=== Prompt ===
Rewrite the records from the line containing "collection date: 1980-02-29" through the end of the records, changing "locality" to "site" and leaving everything else as it is.

::::::::::

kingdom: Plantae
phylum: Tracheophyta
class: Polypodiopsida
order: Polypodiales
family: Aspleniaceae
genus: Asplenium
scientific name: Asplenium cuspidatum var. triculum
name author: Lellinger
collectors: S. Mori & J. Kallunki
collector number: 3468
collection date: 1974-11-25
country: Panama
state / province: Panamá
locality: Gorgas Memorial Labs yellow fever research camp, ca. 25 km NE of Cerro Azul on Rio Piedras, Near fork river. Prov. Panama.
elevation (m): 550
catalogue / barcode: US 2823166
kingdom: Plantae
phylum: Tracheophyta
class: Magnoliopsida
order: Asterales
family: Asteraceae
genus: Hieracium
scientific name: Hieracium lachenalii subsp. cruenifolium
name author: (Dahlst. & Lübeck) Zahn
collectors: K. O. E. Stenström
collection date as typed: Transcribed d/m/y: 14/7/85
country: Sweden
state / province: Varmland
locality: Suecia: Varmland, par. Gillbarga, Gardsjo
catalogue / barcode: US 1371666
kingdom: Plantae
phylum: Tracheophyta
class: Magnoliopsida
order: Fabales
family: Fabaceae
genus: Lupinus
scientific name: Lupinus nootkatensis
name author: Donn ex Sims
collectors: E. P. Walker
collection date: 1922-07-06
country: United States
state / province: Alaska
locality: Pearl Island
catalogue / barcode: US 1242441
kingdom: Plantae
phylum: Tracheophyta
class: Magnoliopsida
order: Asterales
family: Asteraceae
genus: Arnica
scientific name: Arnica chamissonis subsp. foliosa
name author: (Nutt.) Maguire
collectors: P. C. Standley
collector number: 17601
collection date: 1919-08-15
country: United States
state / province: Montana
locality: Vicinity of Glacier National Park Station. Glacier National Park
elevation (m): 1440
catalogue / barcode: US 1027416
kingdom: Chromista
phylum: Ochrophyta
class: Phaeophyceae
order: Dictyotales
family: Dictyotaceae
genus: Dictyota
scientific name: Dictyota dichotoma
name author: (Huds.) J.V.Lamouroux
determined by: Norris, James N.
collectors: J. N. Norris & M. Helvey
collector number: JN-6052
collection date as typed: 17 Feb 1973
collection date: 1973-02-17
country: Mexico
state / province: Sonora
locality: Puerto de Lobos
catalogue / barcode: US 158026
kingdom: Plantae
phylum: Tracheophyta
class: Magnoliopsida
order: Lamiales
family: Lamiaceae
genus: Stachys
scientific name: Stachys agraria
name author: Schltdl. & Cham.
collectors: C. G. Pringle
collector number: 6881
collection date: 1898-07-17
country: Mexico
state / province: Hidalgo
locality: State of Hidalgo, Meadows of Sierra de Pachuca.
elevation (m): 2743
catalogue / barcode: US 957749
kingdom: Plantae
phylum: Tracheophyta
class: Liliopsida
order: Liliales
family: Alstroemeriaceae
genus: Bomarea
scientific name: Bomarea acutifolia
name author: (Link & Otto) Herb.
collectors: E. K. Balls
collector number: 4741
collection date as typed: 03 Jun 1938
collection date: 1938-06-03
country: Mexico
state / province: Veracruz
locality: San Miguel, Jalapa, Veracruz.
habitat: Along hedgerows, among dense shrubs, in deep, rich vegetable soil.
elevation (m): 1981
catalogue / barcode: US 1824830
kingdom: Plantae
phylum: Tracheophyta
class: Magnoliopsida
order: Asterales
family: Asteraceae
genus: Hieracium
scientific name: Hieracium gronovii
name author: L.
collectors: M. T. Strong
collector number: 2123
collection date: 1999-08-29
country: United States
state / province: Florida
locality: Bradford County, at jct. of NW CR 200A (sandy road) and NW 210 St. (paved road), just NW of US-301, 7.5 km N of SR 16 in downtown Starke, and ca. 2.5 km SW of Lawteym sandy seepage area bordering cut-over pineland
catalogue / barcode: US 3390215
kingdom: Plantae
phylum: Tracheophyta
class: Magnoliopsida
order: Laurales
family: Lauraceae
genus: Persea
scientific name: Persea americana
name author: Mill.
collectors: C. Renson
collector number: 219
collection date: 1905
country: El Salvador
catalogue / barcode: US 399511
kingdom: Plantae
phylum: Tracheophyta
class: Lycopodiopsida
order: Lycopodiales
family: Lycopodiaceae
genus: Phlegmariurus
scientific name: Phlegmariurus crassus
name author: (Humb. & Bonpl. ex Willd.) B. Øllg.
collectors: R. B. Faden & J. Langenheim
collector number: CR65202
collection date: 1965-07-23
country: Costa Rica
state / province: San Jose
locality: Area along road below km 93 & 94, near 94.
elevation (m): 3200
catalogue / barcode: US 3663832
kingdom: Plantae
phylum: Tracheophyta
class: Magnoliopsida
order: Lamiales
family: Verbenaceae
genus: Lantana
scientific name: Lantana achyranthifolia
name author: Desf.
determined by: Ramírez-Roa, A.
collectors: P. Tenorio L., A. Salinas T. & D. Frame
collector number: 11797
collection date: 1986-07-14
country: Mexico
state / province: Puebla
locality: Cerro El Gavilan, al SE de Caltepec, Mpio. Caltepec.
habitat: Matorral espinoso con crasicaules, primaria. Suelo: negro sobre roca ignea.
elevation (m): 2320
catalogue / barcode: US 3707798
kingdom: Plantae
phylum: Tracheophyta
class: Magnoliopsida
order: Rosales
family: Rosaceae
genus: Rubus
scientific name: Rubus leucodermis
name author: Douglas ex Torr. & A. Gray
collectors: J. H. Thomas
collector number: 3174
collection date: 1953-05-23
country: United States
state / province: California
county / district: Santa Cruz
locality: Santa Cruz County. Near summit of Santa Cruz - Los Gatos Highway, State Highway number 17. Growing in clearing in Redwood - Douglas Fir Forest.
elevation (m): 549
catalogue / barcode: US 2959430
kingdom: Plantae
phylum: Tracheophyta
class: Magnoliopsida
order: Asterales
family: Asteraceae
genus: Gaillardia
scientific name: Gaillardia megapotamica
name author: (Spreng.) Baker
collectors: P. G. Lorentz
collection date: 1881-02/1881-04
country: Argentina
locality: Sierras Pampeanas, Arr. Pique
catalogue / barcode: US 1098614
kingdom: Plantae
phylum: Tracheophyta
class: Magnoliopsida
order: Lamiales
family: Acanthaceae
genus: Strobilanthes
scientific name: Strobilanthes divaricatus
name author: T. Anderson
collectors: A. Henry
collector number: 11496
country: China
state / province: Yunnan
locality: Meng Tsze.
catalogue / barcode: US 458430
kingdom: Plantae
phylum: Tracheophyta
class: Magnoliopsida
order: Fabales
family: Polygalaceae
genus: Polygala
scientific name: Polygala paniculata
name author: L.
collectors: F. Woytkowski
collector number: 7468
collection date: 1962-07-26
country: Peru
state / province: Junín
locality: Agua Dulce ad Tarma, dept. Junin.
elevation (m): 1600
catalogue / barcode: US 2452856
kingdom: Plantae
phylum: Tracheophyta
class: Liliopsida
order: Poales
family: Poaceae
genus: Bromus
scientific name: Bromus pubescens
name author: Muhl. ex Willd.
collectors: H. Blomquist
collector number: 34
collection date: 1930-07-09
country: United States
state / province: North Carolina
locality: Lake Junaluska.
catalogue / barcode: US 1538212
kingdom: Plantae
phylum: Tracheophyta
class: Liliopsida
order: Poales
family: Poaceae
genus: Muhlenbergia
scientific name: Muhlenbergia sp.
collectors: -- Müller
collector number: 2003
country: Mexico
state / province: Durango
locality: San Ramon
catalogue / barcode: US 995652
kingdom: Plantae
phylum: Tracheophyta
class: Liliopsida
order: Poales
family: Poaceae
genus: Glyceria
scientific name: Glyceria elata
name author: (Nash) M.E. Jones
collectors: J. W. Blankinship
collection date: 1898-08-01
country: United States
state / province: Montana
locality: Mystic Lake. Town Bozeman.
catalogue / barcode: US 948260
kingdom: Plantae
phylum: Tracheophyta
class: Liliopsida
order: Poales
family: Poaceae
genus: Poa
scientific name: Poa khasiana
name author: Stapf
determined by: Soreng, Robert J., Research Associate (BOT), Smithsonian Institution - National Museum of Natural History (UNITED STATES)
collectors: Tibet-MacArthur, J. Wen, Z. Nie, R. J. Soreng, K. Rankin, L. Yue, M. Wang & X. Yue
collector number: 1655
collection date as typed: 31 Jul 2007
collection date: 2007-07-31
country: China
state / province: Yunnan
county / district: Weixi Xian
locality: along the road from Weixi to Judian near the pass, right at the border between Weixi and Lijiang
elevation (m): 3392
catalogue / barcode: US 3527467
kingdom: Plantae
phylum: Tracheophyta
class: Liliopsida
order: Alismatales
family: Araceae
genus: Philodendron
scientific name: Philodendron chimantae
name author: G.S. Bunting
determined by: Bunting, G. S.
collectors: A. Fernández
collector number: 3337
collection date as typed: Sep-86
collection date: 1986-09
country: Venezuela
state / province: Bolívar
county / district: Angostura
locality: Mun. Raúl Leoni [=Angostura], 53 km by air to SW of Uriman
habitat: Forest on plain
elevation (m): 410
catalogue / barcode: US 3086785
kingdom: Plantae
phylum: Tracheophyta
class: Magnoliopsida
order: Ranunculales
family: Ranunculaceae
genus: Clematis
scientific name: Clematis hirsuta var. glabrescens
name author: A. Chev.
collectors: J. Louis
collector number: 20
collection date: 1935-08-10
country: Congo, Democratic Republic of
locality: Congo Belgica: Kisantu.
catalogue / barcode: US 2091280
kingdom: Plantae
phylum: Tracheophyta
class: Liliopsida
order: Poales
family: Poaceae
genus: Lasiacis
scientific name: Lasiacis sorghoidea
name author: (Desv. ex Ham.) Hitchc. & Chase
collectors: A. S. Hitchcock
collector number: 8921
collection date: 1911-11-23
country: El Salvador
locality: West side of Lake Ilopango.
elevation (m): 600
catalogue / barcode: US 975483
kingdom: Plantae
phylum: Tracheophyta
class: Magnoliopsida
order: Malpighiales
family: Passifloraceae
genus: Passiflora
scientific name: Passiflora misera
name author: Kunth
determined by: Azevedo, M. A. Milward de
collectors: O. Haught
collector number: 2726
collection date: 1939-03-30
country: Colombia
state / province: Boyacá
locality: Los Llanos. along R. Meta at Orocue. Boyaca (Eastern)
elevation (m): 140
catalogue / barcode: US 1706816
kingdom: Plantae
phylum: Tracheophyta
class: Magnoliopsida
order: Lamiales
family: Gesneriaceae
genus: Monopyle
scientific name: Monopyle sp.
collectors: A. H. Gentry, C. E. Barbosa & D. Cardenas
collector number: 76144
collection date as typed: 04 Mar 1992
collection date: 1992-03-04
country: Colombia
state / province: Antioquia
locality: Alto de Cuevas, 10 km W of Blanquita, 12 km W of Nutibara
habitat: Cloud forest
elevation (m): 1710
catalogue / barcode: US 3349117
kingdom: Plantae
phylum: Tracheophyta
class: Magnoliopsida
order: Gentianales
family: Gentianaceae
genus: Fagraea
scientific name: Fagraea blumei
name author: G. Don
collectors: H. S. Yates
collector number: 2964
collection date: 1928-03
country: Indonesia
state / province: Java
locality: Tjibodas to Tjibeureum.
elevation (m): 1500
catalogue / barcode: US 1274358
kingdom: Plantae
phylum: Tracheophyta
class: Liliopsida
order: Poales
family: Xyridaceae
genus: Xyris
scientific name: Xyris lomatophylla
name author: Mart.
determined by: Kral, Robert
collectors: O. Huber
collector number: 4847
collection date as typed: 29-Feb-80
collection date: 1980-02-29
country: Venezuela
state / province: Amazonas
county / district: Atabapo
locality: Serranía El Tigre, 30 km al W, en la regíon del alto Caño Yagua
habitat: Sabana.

::::::::::

=== The output ===
collection date: 1980-02-29
country: Venezuela
state / province: Amazonas
county / district: Atabapo
site: Serranía El Tigre, 30 km al W, en la regíon del alto Caño Yagua
habitat: Sabana.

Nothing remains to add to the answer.